A couple of weeks back This American Life ran an episode on how we read things differently depending on the context. They started the show with a section about InspiroBot. Host Ira Glass declared his love for the InspiroBot and interviewed the people behind it.
Since I love semi auto generated texts and Ira Glass is one of my favorite journalists I decided to make an Ira Glass "bot". Calling it a bot is actually a bit overstated. It's not like it can hold a conversation or anything.
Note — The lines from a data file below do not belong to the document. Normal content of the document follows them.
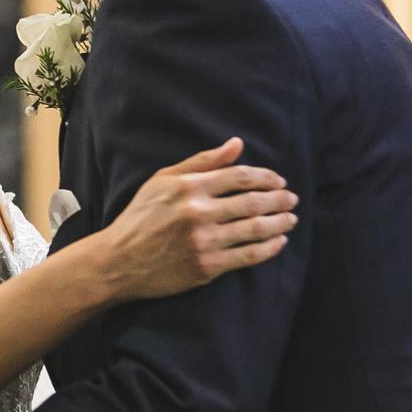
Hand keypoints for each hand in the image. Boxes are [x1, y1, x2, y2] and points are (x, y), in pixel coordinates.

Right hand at [94, 137, 296, 301]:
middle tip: (292, 199)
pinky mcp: (208, 267)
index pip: (240, 177)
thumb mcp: (163, 180)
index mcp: (189, 188)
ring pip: (256, 229)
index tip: (280, 181)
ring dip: (280, 222)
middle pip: (253, 202)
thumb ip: (202, 162)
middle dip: (279, 199)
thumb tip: (237, 143)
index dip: (267, 177)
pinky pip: (249, 256)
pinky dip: (270, 248)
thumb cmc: (140, 217)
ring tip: (291, 219)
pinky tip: (280, 242)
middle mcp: (199, 213)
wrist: (119, 261)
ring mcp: (205, 241)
Here's what I did:
Downloaded all the This American Life transcripts
:::python
import os
from requests import get
def download(url, file_name):
with open(file_name, "wb") as file:
response = get(url)
file.write(response.content)
for i in range(1, 664):
url = f"https://www.thisamericanlife.org/{i}/transcript"
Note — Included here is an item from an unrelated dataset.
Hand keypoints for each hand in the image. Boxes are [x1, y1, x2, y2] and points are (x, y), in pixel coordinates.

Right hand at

fn = f"./data/raw_{i}.html"
if not os.path.exists(fn):
print(f"Downloading ep. {i}")
download(url, fn)
Extracted everything Ira Glass said
I first tried a regex but that got hairy fast. So I picked up Scrapy that I've used before. That got me reacquainted with Xpath selectors. The syntax is about as readable as regexes but it's very powerful.
:::python
import os
from scrapy.selector import Selector
def keep(text):
result = True
if "[" in text:
result = False
if "]" in text:
result = False
if len(text) == 0:
result = False
return result
for i in range(1, 664):
input = f"./data/raw_{i}.html"
output = f"./data/raw_{i}.txt"
items = []
if not os.path.exists(output):
data = open(input).read()
xpath = "//h4[text()='Ira Glass']/following-sibling::*//descendant-or-self::*//text()"
items.extend(Selector(text=data).xpath(xpath).extract())
items = [i for i in items if keep(i)]
text = " ".join(items)
fh = open(output, "w")
fh.write(text)
print(output)
Generated 100000 text snippets
Here I used pydodo, a Markov text generator that I wrote ages ago.
:::python
from pydodo import EnglishMarkov
import time
import os
outputfolder = "./generated"
def get_start_number(folder):
ls = os.listdir(folder)
try:
result = max([int(item.split(".")[0]) for item in ls]) + 1
except ValueError:
result = 0
return result
def get_model(input):
mm = EnglishMarkov()
mm.construct(open(input))
mm = mm.remove_pines()
return mm
def generate(model, n, start_number, folder):
t1 = time.time()
count = 0
while count < n:
# Generate a sentence
sent = model.generate_sentence()
# Only hang on to it if it's longer then 90 characters.
if len(sent) > 90:
fn = os.path.join(folder, f"{start_number + count}.txt")
fh = open(fn, "w")
fh.write(sent)
fh.close()
count += 1
print(f"{count} / {n}")
t2 = time.time()
print(n / (t2 - t1))
model = get_model("./data/all_data.txt")
generate(model, 100000, get_start_number("./generated"), "./generated")
The front end
The front end is all static HTML/CSS with at dash of JavaScript to
load in new text snippets. The loadRandomUrl function picks a random
number in the range 1 - 100000, fetches the corresponding text snippet
and inserts it on the page.
:::javascript
reload = function(url, number, reloadbuttontext){
placeholder = document.getElementById("placeholder");
reloadbutton = document.getElementById("reloadbutton");
placeholder.classList.add("loading");
buttontexts = ["More!", "Go!", "Deeper!", "Into!", "The!", "Abyss!"];
index = buttontexts.indexOf(reloadbutton.textContent);
if (index == -1) {
newbuttontext = buttontexts[1];
} else {
newbuttontext = buttontexts[(index + 1) % buttontexts.length];
}
fetch(url)
.then(function(response) {
return response.text();
}).then(function(text){
placeholder.textContent = text;
if (reloadbuttontext) {
reloadbutton.textContent = newbuttontext;
}
placeholder.classList.remove("loading");
});
}
randomUrl = function(number){
return 'https://mirrorglass.oivvio.com/script_to_track/'+ number + '.txt';
}
randomNumber = function(){
max = 100000;
return Math.floor(Math.random() * Math.floor(max)) + 1;
};
loadRandomUrl = function(reloadbuttontext=true){
newUrl = randomUrl(randomNumber());
reload(newUrl, randomNumber, reloadbuttontext);
}
window.onload = function(){
loadRandomUrl(false);
}